Kentish in origin, the Rootes company can be traced back to a late Victorian family bicycle shop. A car sales company was founded in 1913 and soon moved to Maidstone, becoming the largest truck and car distributor in the UK by 1924. Inconsistent supply chains led the firm to start production itself, and it thrived, acquiring rivals and expanding. The company pioneered ‘badge engineering’ keeping the valued brand names of many of these companies. In this way they were responsible for some of the classic cars of the twentieth century, including reliable Hillmans, luxurious Humbers, and Sunbeams. During World War Two Rootes produced light and heavy aircraft as well as military vehicles from an assembly line in Ryton, near Coventry, earning William Rootes a knighthood. Rootes continued to thrive in the post-war years, whilst their top driver Stirling Moss winning European car rallies. The legendary French-American designer Raymond Loewy acted as a consultant stylist on the development of the Hillman Minx, launched in 1956.
A combination of government pressures and construction problems led to substantial losses in the production of the Hillman Imp in Linwood, Scotland. The firm was drained of money and, unavailable to develop new projects, was gradually taken over by the American Chrysler Corporation, losing its name completely by 1971, before Chrysler in turn was taken over by Peugeot-Citroen.
Today, the Maidstone showroom is a poignant reminder of Rootes at the height of its success in 1938, offering cars for ‘the masses and the millionaires’ and employing over 12,000 people. The building’s designer was E Souster of Howard & Souster, a commercial London-based firm that specialised in large offices and factories, including plants for Rootes at Coventry, and General Motors and Vauxhall. Such commissions were frequently practical and plain, but at Maidstone Souster went to town on a bold modern building that showed off the glamour of motoring and the pride of the firm in re-establishing its Kent roots. The open-plan double-height flagship showrooms—hailed as ‘palatial’ by the local paper, frame a staggered tile tower, bearing the company’s name in huge letters. A petrol station sat at the corner, whilst the east wing was a garage workshop. At night the tower letters and interior of the showroom were lit, so the upper storeys appeared to float on a glass box. Sadly, the last ‘Rootes’ name was removed from the building in 2007, but the white tiles continue to shine and the building still functions well as a Peugeot showroom. The concept of a ‘British’ car industry is pretty nominal in the early twenty-first century. This makes it all the more important that we preserve the the Rootes legacy which brought speed, style and freedom of the roads to generations of British drivers.

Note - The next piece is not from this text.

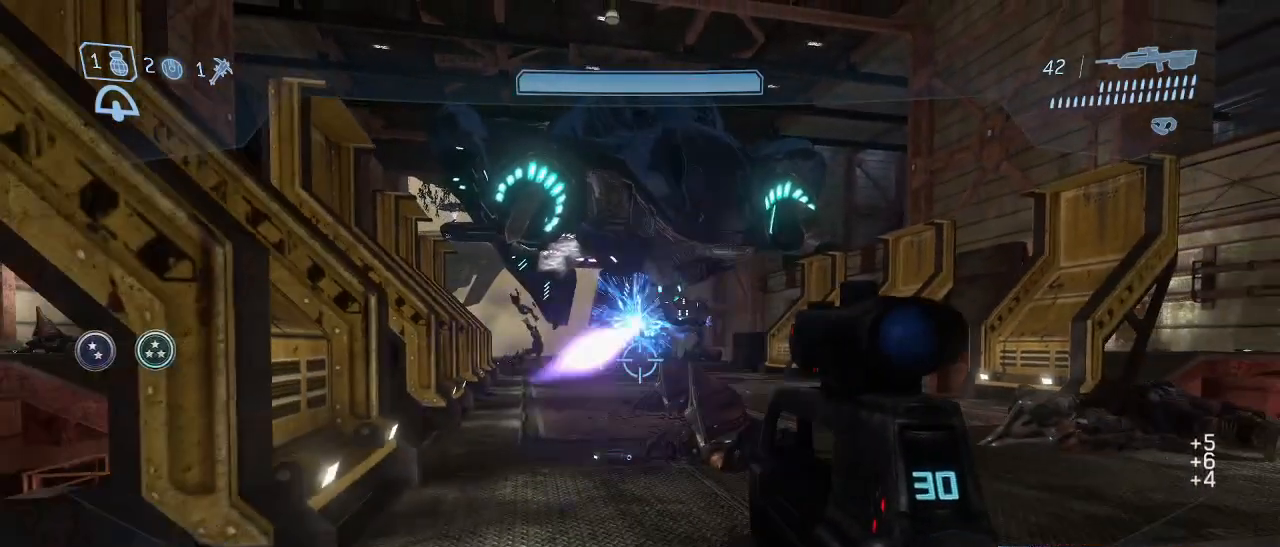
{"keys": [], "mouse": [], "events": []}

Less fortunate is the Dex Garage in Newcastle upon Tyne. Built as a filling station, commercial garage and car park to serve the centre of the city it was also convenient for the next-door Paramount cinema. Its strong symmetry, stepped towers and rendered lettering are typical in their Art Deco character, but sadly not of a sufficiently unaltered or of high enough quality to warrant listing. The building is set to be demolished as part of a commercial redevelopment.